Pacific Island Countries stand to loose from too much overseas travel for meetings: Fiji Academic
Professor Chandra said Pacific island countries suffer from "meetingitis".
Speaking at a two-day workshop in Beijing, China, on the growing relationship between China and the Pacific, Professor Chandra said there were simply too many meetings that did not allow officials to remain home, think strategically, and follow-up on their commitments.
He said many officials were afraid to speak their mind on major issues because it could mean a falling out with the major donors and organisations and therefore, missing out on future meetings.
Professor Chandra said "meetingitis" also meant that even when officials were in their home countries, they were being asked by international agencies to attend to requests for data and reports.
"If they are not doing this, they are reporting on their aid projects or having to meet consultants who have been brought in because the officials do not have the time in the first place to do these things but the consultants end up taking the time of the officials anyway.
"By not having the time and opportunity to brainstorm, these officials are often not asking the right questions so busy are they in finding answers to questions from other people," he said.

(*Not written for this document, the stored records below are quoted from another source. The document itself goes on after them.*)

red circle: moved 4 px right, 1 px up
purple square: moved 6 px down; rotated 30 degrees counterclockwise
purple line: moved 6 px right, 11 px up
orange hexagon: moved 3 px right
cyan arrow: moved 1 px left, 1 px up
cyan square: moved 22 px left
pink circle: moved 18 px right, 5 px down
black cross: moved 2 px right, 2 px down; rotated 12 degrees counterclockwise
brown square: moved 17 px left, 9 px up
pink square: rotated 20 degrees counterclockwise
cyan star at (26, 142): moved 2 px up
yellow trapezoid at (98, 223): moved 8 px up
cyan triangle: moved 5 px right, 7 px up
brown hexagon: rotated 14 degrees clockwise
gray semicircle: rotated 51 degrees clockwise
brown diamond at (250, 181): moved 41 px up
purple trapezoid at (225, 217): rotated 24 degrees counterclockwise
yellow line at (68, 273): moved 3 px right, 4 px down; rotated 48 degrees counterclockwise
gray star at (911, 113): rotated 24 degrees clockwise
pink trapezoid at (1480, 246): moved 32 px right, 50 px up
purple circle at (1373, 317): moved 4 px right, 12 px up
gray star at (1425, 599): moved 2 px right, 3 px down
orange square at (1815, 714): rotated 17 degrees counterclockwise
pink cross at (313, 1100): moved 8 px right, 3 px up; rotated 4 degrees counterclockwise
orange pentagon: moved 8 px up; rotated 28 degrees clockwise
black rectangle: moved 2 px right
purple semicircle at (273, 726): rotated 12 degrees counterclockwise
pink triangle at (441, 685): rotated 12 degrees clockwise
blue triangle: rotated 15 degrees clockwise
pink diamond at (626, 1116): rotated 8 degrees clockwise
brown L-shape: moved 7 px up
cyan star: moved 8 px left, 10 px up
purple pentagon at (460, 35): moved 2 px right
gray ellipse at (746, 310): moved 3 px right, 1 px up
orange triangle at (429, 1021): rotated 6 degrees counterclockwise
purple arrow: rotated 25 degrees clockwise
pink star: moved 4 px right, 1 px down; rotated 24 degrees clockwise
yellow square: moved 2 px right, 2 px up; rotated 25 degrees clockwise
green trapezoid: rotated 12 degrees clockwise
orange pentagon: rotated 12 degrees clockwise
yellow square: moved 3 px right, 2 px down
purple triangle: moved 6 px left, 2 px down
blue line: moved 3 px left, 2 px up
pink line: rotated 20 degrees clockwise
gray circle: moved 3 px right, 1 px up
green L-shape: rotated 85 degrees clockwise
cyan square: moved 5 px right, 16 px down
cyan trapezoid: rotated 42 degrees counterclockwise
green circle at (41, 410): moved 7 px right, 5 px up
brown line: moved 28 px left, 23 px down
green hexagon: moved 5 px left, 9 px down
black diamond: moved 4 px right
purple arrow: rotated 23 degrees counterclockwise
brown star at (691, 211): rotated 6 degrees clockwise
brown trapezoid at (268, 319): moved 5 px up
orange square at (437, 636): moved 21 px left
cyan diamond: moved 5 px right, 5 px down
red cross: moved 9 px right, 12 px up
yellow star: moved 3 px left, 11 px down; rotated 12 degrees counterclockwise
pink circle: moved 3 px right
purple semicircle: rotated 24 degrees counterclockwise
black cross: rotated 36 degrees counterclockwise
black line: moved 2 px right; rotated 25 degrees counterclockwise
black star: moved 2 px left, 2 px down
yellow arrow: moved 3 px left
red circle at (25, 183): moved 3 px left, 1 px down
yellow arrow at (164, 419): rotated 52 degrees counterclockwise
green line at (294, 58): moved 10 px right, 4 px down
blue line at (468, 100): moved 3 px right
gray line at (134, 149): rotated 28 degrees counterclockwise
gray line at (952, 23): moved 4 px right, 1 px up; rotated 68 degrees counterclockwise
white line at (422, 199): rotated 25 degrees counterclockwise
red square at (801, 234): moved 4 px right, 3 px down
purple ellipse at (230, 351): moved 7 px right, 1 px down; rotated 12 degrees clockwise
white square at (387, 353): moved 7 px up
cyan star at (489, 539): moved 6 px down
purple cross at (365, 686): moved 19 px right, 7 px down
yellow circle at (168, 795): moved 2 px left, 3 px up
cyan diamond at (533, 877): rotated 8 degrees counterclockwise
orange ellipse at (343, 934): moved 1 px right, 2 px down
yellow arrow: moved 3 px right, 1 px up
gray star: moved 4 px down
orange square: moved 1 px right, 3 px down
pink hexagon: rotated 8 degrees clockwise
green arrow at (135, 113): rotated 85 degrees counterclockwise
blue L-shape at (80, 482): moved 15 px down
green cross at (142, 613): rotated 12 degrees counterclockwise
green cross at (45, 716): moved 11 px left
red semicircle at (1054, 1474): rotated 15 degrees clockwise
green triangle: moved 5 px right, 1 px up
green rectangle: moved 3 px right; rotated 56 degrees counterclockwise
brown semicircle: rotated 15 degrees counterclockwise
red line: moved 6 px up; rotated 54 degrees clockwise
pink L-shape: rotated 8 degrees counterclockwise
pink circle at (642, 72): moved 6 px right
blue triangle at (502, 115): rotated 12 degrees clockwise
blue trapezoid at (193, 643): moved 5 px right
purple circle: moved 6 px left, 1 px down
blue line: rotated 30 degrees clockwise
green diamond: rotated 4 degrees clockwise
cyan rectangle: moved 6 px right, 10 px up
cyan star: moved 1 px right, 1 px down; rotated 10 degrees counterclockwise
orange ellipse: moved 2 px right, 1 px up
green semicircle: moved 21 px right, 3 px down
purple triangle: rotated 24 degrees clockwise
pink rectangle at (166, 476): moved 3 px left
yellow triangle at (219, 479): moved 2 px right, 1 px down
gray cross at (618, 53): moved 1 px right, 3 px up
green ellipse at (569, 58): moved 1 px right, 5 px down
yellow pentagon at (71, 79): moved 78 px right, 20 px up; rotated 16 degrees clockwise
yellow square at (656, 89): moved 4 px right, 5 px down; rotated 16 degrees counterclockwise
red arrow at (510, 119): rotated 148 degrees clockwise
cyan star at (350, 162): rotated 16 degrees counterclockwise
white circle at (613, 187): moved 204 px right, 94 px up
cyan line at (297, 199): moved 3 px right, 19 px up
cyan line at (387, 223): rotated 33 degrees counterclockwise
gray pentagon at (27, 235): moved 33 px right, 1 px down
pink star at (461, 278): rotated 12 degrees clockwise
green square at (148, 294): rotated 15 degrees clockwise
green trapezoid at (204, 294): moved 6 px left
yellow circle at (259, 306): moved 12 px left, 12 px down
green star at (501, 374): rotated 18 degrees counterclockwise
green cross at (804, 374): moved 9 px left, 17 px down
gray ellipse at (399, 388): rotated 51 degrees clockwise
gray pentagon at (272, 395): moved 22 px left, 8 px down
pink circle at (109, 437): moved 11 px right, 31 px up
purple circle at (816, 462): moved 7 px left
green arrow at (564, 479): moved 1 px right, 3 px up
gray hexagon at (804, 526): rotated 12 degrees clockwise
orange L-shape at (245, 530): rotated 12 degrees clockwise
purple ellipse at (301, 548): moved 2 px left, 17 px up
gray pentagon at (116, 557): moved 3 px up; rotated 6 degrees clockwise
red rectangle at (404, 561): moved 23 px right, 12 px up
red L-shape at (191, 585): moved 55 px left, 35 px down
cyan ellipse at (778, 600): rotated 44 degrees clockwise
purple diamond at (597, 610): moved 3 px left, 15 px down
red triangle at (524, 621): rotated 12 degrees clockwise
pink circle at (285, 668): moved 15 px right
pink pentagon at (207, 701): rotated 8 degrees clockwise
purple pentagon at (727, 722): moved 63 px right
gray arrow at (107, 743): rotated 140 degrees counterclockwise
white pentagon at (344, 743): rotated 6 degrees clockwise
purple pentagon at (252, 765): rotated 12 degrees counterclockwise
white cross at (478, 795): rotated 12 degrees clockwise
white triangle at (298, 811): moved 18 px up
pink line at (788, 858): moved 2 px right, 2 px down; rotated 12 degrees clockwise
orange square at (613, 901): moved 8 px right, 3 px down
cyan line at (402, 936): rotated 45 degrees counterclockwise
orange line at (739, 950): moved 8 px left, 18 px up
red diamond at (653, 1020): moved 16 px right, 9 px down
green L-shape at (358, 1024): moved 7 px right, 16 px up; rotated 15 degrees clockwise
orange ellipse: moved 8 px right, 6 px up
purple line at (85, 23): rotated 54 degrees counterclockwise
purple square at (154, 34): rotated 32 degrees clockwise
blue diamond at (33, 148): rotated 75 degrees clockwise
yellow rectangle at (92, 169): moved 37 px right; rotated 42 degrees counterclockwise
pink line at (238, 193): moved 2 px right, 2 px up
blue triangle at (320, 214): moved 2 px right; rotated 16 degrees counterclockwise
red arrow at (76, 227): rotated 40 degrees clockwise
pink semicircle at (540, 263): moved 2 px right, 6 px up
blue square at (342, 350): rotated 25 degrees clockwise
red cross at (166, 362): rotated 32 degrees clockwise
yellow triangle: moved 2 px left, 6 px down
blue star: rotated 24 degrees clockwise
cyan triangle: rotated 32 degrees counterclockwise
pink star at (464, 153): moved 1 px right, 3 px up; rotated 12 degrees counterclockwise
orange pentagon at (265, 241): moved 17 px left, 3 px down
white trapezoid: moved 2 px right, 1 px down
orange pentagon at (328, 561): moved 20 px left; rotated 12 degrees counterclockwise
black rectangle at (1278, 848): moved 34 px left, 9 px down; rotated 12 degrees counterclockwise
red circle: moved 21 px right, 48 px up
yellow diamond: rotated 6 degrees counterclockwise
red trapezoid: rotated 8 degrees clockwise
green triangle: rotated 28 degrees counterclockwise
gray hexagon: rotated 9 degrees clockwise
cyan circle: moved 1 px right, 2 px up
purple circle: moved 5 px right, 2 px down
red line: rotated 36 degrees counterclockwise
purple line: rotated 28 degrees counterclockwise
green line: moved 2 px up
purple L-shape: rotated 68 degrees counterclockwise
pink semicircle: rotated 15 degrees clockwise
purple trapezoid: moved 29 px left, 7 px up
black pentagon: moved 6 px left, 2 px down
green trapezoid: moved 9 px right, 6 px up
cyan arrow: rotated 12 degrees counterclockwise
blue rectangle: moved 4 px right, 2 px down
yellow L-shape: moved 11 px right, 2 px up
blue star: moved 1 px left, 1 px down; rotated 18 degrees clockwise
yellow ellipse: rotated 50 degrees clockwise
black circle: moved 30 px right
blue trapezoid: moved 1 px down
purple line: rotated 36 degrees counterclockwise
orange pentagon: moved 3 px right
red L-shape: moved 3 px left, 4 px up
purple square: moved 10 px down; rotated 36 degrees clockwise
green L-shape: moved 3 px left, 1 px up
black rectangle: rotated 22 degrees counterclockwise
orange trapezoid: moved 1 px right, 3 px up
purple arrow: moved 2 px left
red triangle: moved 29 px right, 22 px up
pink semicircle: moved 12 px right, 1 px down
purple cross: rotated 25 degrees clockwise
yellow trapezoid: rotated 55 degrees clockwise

Professor Chandra said the inability of national officials to brainstorm, or to brainstorm without the representatives of donors or international agencies, was a serious problem because unless the Pacific Islands officials and leaders could devote time to these brainstorming sessions and believe more in their own competencies and solutions, there would not be organic solutions to Pacific island problems.
He said without these organic solutions "owned" by Pacific islanders themselves, there would always be disappointment by others at the performance of Pacific Island countries.